_WHAT NEEDS TO BE DONE_. Write out again, exactly, the lines below starting at the one with "From 700 USD" and ending at the one with "Foreign-born talent that came to America".

_MATERIAL FOR THE TASK_.

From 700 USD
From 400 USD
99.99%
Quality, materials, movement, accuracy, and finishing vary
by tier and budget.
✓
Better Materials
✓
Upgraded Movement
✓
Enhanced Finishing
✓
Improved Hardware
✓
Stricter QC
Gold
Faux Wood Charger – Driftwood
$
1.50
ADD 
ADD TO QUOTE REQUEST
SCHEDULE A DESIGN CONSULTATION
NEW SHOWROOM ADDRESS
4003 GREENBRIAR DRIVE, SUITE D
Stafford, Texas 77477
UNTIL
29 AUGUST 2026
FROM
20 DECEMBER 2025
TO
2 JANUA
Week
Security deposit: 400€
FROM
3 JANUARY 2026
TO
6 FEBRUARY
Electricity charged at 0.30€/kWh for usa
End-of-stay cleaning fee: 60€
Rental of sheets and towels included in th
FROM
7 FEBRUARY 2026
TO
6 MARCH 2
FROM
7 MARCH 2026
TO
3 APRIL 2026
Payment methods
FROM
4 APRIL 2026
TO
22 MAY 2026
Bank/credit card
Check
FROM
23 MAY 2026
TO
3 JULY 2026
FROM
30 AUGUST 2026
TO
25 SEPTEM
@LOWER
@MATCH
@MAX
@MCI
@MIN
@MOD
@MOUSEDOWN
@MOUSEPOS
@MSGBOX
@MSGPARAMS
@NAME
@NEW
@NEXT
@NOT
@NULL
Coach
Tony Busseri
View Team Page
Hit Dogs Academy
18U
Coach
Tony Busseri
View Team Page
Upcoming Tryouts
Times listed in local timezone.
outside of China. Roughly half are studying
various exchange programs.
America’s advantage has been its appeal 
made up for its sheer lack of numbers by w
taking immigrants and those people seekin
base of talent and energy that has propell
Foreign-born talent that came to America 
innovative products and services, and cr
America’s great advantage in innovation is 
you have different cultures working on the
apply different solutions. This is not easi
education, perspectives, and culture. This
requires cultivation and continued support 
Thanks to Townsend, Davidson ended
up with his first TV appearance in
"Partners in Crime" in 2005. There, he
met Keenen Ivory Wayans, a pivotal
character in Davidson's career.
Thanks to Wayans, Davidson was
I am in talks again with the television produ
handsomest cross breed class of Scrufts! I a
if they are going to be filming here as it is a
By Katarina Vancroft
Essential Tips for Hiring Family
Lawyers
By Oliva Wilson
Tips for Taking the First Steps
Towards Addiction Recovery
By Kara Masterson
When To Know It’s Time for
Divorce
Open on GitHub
---
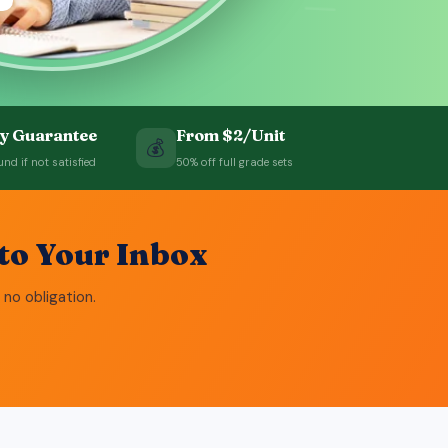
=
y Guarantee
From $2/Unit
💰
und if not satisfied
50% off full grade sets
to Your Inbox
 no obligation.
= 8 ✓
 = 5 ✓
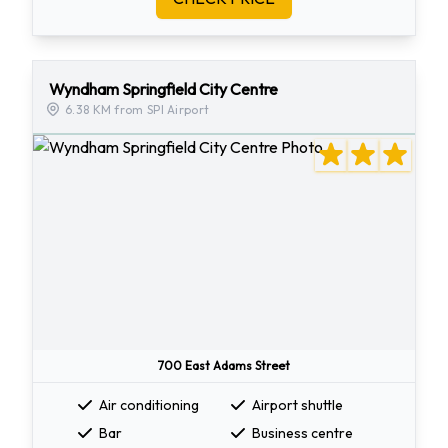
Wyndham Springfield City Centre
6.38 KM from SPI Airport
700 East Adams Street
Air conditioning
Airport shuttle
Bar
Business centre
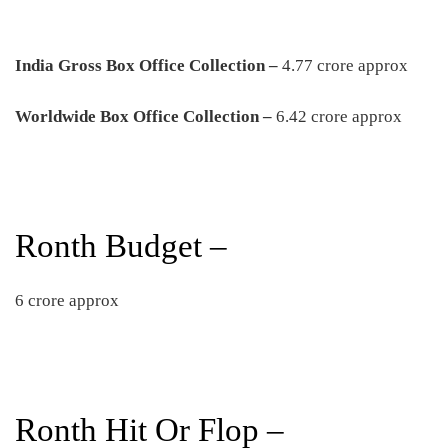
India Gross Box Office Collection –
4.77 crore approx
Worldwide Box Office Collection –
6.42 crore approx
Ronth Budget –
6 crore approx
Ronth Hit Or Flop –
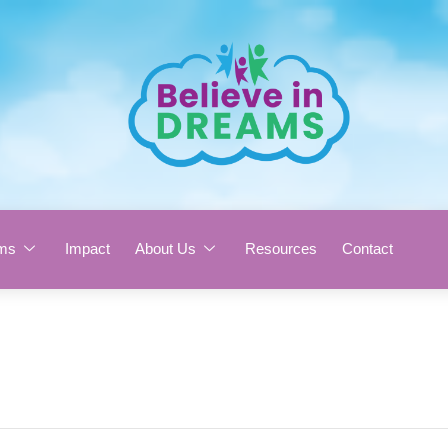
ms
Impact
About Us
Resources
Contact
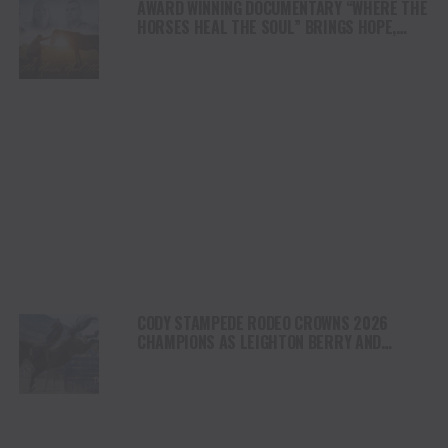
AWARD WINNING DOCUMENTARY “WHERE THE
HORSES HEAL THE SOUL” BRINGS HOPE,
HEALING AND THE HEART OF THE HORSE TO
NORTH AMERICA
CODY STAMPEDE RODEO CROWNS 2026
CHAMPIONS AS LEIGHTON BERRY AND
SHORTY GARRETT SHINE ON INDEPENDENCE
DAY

_WRITTEN RESPONSE_.
From 700 USD
From 400 USD
99.99%
Quality, materials, movement, accuracy, and finishing vary
by tier and budget.
✓
Better Materials
✓
Upgraded Movement
✓
Enhanced Finishing
✓
Improved Hardware
✓
Stricter QC
Gold
Faux Wood Charger – Driftwood
$
1.50
ADD 
ADD TO QUOTE REQUEST
SCHEDULE A DESIGN CONSULTATION
NEW SHOWROOM ADDRESS
4003 GREENBRIAR DRIVE, SUITE D
Stafford, Texas 77477
UNTIL
29 AUGUST 2026
FROM
20 DECEMBER 2025
TO
2 JANUA
Week
Security deposit: 400€
FROM
3 JANUARY 2026
TO
6 FEBRUARY
Electricity charged at 0.30€/kWh for usa
End-of-stay cleaning fee: 60€
Rental of sheets and towels included in th
FROM
7 FEBRUARY 2026
TO
6 MARCH 2
FROM
7 MARCH 2026
TO
3 APRIL 2026
Payment methods
FROM
4 APRIL 2026
TO
22 MAY 2026
Bank/credit card
Check
FROM
23 MAY 2026
TO
3 JULY 2026
FROM
30 AUGUST 2026
TO
25 SEPTEM
@LOWER
@MATCH
@MAX
@MCI
@MIN
@MOD
@MOUSEDOWN
@MOUSEPOS
@MSGBOX
@MSGPARAMS
@NAME
@NEW
@NEXT
@NOT
@NULL
Coach
Tony Busseri
View Team Page
Hit Dogs Academy
18U
Coach
Tony Busseri
View Team Page
Upcoming Tryouts
Times listed in local timezone.
outside of China. Roughly half are studying
various exchange programs.
America’s advantage has been its appeal 
made up for its sheer lack of numbers by w
taking immigrants and those people seekin
base of talent and energy that has propell
Foreign-born talent that came to America 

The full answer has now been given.